__DATASET ENTRIES__:
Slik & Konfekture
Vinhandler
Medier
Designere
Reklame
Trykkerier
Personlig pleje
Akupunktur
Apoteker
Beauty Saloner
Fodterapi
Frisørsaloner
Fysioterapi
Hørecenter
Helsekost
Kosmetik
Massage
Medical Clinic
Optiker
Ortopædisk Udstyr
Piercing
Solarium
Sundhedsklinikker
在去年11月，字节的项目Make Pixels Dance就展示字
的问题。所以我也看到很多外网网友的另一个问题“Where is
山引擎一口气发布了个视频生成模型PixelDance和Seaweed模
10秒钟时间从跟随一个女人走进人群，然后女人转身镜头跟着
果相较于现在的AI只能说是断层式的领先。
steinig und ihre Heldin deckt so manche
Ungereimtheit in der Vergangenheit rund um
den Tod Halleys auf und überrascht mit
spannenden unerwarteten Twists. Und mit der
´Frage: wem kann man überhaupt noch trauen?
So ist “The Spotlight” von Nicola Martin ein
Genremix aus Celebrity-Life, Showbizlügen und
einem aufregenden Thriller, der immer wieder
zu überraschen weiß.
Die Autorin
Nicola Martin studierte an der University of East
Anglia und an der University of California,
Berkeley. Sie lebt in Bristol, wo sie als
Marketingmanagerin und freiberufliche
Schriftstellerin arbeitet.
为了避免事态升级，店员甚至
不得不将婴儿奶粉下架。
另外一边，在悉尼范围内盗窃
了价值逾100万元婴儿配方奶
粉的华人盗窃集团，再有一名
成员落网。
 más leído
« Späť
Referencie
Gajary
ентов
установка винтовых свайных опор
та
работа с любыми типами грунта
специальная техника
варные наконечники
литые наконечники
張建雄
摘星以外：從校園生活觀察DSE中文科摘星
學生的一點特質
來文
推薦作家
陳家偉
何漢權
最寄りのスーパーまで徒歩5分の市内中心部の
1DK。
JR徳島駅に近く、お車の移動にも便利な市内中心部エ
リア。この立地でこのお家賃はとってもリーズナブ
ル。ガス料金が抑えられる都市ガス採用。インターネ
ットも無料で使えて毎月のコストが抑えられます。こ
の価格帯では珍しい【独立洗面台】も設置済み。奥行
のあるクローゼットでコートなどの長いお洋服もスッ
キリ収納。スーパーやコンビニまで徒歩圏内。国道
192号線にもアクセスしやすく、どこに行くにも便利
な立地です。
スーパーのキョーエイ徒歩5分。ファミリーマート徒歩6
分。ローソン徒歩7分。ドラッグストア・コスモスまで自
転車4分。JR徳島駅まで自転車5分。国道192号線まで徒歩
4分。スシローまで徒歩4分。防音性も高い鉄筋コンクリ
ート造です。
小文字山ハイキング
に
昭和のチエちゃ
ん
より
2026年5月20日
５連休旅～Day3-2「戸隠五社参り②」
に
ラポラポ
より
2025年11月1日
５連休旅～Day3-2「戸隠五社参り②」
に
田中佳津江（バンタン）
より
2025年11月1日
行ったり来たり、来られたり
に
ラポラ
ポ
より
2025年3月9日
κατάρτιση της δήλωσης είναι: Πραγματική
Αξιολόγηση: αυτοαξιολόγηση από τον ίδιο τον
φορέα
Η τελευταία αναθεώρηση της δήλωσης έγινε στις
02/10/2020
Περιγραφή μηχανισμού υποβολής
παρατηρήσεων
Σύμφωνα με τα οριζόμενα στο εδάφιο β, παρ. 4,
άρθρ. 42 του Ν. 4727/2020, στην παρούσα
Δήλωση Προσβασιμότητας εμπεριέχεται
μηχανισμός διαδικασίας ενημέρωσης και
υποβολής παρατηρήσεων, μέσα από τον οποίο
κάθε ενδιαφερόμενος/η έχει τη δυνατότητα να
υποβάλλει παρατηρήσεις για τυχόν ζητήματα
--
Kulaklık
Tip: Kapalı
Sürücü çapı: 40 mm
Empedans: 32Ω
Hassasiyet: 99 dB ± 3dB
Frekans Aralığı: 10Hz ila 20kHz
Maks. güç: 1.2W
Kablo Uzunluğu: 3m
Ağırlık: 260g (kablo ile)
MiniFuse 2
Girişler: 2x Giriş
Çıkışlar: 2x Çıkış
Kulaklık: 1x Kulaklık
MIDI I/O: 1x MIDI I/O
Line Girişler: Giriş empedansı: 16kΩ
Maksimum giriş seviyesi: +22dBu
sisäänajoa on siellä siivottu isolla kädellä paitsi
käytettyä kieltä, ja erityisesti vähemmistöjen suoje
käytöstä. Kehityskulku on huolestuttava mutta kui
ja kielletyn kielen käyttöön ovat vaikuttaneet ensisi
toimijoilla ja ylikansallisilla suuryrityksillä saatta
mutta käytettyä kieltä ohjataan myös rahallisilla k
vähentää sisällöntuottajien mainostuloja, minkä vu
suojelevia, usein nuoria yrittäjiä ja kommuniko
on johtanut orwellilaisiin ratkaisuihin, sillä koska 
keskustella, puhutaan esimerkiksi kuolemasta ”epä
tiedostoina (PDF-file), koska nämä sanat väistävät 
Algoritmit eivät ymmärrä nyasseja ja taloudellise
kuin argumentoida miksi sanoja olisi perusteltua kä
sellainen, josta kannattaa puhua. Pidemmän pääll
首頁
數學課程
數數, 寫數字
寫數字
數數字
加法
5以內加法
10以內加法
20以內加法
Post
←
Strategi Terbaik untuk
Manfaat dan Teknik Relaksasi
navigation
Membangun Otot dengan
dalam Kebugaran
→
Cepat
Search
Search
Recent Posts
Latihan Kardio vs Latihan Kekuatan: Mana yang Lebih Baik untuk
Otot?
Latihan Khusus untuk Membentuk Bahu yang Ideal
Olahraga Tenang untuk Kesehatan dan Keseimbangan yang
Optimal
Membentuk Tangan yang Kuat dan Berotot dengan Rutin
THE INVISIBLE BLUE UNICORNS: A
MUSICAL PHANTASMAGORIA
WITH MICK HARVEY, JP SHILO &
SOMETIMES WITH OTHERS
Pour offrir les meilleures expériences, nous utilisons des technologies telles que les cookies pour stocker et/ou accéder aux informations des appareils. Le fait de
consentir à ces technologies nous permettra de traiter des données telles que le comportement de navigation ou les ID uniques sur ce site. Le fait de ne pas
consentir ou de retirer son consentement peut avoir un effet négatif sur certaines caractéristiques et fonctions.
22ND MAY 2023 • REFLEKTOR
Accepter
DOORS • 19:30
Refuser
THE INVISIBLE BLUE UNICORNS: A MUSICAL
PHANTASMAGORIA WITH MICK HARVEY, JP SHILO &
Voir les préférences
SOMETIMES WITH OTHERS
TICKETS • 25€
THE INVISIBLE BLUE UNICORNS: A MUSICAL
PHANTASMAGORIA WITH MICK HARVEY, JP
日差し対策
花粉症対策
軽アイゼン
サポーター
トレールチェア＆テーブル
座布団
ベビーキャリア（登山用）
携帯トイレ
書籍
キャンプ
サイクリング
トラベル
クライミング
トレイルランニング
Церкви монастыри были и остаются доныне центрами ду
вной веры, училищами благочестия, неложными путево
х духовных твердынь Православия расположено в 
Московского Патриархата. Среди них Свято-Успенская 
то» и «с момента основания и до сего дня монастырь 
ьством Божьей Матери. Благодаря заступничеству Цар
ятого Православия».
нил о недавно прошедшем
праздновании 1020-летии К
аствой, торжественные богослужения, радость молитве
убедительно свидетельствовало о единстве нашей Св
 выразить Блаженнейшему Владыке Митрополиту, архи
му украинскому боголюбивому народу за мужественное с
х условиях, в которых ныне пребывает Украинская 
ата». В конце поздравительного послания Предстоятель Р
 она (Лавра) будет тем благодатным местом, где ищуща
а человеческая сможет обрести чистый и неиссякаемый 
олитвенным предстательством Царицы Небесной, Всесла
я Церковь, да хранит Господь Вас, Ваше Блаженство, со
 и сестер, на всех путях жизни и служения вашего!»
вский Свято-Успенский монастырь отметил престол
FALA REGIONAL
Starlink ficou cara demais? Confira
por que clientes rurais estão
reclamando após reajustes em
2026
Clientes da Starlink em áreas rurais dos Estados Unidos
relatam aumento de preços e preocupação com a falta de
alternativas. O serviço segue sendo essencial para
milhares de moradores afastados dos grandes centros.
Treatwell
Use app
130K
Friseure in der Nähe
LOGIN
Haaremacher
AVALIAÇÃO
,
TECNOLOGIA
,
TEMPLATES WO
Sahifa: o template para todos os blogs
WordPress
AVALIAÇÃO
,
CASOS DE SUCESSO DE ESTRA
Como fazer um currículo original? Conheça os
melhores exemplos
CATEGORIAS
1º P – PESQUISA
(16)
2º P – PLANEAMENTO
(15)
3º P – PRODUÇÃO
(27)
==
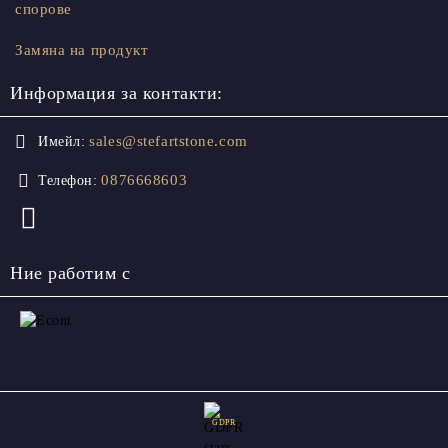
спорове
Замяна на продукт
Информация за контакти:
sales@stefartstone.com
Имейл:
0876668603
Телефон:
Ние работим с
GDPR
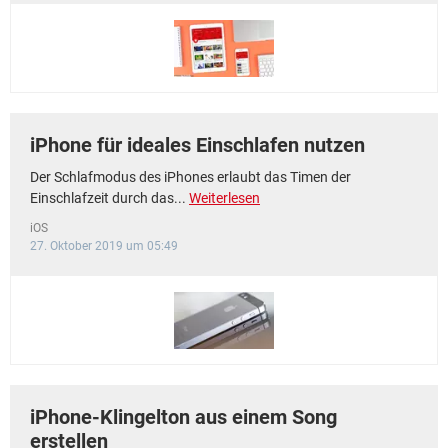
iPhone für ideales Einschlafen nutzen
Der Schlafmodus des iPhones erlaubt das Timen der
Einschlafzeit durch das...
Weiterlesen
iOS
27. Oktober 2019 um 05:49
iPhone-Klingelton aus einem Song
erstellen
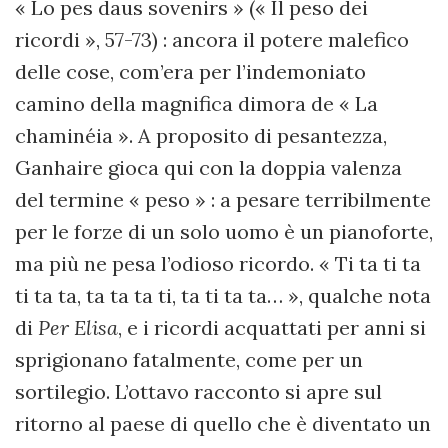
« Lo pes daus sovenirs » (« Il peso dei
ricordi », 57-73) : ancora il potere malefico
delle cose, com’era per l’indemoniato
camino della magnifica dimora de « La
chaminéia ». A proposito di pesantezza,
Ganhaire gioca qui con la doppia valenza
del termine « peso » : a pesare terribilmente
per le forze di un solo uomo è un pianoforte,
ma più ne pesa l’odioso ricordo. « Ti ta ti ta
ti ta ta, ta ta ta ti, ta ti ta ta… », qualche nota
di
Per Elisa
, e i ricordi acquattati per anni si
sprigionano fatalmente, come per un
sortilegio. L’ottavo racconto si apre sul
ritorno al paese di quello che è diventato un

__WHAT THE TASK REQUIRES__: Using the entries above, give back exactly the line containing "suojelevia, usein nuoria", the line containing "Pour offrir les", and every line between them, and nothing else.

__TASK OUTPUT__:
suojelevia, usein nuoria yrittäjiä ja kommuniko
on johtanut orwellilaisiin ratkaisuihin, sillä koska 
keskustella, puhutaan esimerkiksi kuolemasta ”epä
tiedostoina (PDF-file), koska nämä sanat väistävät 
Algoritmit eivät ymmärrä nyasseja ja taloudellise
kuin argumentoida miksi sanoja olisi perusteltua kä
sellainen, josta kannattaa puhua. Pidemmän pääll
首頁
數學課程
數數, 寫數字
寫數字
數數字
加法
5以內加法
10以內加法
20以內加法
Post
←
Strategi Terbaik untuk
Manfaat dan Teknik Relaksasi
navigation
Membangun Otot dengan
dalam Kebugaran
→
Cepat
Search
Search
Recent Posts
Latihan Kardio vs Latihan Kekuatan: Mana yang Lebih Baik untuk
Otot?
Latihan Khusus untuk Membentuk Bahu yang Ideal
Olahraga Tenang untuk Kesehatan dan Keseimbangan yang
Optimal
Membentuk Tangan yang Kuat dan Berotot dengan Rutin
THE INVISIBLE BLUE UNICORNS: A
MUSICAL PHANTASMAGORIA
WITH MICK HARVEY, JP SHILO &
SOMETIMES WITH OTHERS
Pour offrir les meilleures expériences, nous utilisons des technologies telles que les cookies pour stocker et/ou accéder aux informations des appareils. Le fait de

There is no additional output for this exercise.